WHAT THE EXERCISE ASKS: Output the passage about the Lancet review of mRNA vaccines in full, word for word.

EXTRACT PROVIDED:
--------------------------------------------------
Their review was published in The Lancet [69]. The conclusions were unambiguous. mRNA vaccines are safe and highly effective at preventing the spread of infectious diseases like COVID-19. They do not alter human DNA. They deliver temporary instructions that allow cells to mount an immune response, then disappear. The review confirmed they are safe for children and pregnant women, that boosters extend protection, and that the same platform shows real promise for cancer treatment, training the immune system to recognize tumor cells. Lead author Anna Blakney at the University of British Columbia described it as "an extraordinary amount of scientific evidence" accumulated across billions of real people. The paper also named the side effects honestly. Some people experience allergic responses. A small subset of young men have developed myocarditis. The authors were direct: both are rare, and neither comes close to outweighing the benefits [69].
--------------------------------------------------
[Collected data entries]
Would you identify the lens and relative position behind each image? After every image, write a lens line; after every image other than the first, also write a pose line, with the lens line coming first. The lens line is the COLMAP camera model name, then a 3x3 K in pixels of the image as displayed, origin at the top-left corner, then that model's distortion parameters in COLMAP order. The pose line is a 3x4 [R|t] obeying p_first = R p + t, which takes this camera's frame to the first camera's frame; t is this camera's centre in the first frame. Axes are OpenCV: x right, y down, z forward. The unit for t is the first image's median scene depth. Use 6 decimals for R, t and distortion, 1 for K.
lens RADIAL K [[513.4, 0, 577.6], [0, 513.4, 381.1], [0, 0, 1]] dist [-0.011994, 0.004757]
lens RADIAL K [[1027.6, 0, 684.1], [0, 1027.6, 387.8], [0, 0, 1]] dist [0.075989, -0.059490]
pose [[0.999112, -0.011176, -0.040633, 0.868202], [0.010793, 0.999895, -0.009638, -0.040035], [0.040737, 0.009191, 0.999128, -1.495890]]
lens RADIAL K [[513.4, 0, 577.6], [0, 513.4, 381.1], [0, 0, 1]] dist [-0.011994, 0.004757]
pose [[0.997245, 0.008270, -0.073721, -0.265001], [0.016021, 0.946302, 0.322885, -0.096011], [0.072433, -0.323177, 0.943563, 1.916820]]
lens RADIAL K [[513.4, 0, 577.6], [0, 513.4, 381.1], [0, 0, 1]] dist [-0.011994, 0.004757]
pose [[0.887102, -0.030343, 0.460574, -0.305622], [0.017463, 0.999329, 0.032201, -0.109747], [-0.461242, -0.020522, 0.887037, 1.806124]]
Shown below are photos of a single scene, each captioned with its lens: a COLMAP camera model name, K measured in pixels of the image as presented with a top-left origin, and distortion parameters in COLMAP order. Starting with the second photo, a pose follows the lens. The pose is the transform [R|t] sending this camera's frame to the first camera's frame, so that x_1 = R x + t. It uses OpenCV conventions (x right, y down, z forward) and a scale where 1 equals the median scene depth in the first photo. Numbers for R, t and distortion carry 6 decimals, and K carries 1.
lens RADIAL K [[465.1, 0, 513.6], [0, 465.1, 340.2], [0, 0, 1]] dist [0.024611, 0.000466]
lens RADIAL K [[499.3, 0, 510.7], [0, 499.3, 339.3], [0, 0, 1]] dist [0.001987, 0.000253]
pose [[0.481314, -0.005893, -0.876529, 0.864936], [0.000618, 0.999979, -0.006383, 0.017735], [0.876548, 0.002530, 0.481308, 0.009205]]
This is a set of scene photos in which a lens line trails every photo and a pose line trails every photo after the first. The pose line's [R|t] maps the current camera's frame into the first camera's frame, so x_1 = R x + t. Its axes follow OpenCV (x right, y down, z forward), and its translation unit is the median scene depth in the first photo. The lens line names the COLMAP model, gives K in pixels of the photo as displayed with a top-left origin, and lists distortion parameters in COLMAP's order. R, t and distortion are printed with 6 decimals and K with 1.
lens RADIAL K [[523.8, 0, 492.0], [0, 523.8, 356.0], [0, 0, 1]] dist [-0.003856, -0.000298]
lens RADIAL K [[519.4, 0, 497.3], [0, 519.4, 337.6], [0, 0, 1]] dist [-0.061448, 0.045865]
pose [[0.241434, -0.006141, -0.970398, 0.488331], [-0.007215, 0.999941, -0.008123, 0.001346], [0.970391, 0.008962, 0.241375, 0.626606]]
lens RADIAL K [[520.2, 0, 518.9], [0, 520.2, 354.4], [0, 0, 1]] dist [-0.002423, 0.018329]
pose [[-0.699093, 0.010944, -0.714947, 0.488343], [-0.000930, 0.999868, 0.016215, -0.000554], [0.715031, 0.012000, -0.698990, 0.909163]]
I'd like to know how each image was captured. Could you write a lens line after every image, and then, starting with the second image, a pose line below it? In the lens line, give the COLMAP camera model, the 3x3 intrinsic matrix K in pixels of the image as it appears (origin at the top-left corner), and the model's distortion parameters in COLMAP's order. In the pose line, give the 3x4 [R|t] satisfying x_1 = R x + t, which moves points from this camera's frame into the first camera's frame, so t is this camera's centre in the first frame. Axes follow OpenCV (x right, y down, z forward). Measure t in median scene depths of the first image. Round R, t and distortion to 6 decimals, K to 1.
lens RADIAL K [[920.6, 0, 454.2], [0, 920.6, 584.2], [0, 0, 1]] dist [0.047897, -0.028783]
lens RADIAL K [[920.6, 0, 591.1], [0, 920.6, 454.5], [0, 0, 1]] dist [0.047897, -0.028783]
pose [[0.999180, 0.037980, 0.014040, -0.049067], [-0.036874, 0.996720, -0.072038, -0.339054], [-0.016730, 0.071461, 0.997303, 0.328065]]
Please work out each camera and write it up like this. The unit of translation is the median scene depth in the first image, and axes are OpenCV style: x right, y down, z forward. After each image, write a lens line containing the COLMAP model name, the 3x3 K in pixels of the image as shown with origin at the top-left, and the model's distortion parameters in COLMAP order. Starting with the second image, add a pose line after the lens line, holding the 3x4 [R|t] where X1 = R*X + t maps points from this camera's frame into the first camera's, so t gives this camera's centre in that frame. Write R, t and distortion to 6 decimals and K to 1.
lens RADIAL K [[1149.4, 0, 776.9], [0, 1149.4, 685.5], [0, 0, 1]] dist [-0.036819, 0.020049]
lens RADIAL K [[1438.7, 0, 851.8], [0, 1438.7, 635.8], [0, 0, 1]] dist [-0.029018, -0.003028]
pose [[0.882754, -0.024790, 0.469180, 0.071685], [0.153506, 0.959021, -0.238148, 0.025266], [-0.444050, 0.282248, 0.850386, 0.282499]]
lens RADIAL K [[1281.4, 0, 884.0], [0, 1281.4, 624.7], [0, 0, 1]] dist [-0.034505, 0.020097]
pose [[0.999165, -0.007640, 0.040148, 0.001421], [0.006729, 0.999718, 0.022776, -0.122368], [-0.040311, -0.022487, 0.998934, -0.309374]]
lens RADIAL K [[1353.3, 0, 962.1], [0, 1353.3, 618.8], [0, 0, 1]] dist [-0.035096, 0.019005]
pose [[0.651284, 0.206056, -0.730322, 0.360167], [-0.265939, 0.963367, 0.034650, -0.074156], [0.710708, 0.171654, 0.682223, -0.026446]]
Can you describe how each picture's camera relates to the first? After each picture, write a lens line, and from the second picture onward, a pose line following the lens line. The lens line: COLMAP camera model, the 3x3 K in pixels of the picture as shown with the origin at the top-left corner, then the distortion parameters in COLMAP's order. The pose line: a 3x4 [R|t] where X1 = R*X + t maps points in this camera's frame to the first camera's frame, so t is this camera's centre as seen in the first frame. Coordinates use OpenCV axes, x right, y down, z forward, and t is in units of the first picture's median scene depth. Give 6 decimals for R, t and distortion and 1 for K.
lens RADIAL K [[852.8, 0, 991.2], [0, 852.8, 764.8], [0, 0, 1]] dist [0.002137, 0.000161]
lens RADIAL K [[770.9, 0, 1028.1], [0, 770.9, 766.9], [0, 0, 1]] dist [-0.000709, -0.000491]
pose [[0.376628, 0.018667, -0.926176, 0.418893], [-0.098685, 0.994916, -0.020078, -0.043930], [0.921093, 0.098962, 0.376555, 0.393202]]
--------------------------------------------------
ANSWER SECTION:
Their review was published in The Lancet [69]. The conclusions were unambiguous. mRNA vaccines are safe and highly effective at preventing the spread of infectious diseases like COVID-19. They do not alter human DNA. They deliver temporary instructions that allow cells to mount an immune response, then disappear. The review confirmed they are safe for children and pregnant women, that boosters extend protection, and that the same platform shows real promise for cancer treatment, training the immune system to recognize tumor cells. Lead author Anna Blakney at the University of British Columbia described it as "an extraordinary amount of scientific evidence" accumulated across billions of real people. The paper also named the side effects honestly. Some people experience allergic responses. A small subset of young men have developed myocarditis. The authors were direct: both are rare, and neither comes close to outweighing the benefits [69].